Action item =
The response must consist of each line in the listing that has the word "воздействия" in it.

Records for this exercise =

============================================================

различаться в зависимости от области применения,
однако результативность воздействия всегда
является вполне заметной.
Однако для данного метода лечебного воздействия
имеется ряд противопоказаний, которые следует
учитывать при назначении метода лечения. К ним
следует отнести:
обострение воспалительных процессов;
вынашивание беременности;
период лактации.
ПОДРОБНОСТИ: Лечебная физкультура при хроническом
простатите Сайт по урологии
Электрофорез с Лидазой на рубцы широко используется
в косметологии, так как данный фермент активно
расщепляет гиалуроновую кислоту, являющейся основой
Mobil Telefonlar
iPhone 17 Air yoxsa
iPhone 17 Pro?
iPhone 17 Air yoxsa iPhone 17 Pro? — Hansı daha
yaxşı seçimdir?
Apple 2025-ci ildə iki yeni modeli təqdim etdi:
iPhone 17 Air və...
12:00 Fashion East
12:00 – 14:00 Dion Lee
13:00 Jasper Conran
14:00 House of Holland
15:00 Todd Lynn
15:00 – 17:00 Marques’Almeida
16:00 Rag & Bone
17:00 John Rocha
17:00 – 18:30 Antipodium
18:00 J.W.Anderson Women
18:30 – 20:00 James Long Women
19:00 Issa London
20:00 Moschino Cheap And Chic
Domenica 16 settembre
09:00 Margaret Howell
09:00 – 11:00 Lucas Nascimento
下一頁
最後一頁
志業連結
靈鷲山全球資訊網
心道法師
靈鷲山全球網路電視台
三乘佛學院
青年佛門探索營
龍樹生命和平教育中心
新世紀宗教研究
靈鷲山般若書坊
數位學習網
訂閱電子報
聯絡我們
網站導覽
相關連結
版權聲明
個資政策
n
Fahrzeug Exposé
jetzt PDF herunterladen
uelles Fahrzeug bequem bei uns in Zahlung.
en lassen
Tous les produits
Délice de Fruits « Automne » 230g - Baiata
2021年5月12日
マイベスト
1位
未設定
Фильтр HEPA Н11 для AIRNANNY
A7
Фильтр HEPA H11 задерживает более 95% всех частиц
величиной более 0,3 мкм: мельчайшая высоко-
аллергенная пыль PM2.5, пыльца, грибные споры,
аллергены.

============================================================

Response =
однако результативность воздействия всегда
Однако для данного метода лечебного воздействия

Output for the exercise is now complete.